Teks Bacaan:
Kendaraan ke Surga

"Adapun orang-orang yang beriman dan mengerjakan kebajikan, maka mereka akan mendapat surga-surga tempat kediaman, sebagai pahala atas apa yang telah mereka kerjakan." (As-Sajadah: 19).


Oleh: Ana Nazahah (Kontributor Tetap Narasipost.com)

NarasiPost.Com-Setiap Muslim pasti paham bahwa yang menentukan bagaimana kehidupan akhiratnya kelak adalah amalnya di dunia. Jika amal kebaikannya lebih dominan, maka tempat kembalinya adalah surga. Namun, jika semasa di dunia dia berbuat keburukan dan kemaksiatan sepanjang usia, tempat kembalinya adalah neraka. Itulah balasan yang setiap Muslim wajib mengetahuinya.

Amal perbuatan manusia merupakan kendaraan yang akan membawa seseorang ke tempat tujuannya. Jika di dunia kita tidak mempersiapkan dengan baik kendaraan tersebut, maka jangan harap bisa sampai ke tujuan yang kita cita. Sebaliknya, kendaraan yang buruk akan membawa kita ke tempat yang buruk pula, neraka Jahannam yang dibenci setiap hamba.

Karena itulah, mempersiapkan bekal demi bisa mendapatkan tiket duduk di kendaraan yang baik dan bisa memuluskan jalan ke surga, haruslah direncanakan sejak dari sekarang. Di masa kinilah kita wajib merencanakan segala sesuatu sesuai dengan misi tujuan tempat mana yang akan kita singgahi di kehidupan yang abadi nantinya. Apakah yang kita tuju itu adalah surga-Nya, atau di neraka-Nya? Semua itu haruslah kita pikirkan sungguh-sungguh dari sekarang.

Baris Data:
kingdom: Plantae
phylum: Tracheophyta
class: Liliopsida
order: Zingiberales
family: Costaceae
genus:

Tujuan:
Terjemahkan ke dalam bahasa Inggris kalimat dari teks bacaan tentang kendaraan ke surga ini: "Amal perbuatan manusia merupakan kendaraan yang akan membawa seseorang ke tempat tujuannya."

Jawaban Latihan:
Human deeds are a vehicle that will carry a person to their destination.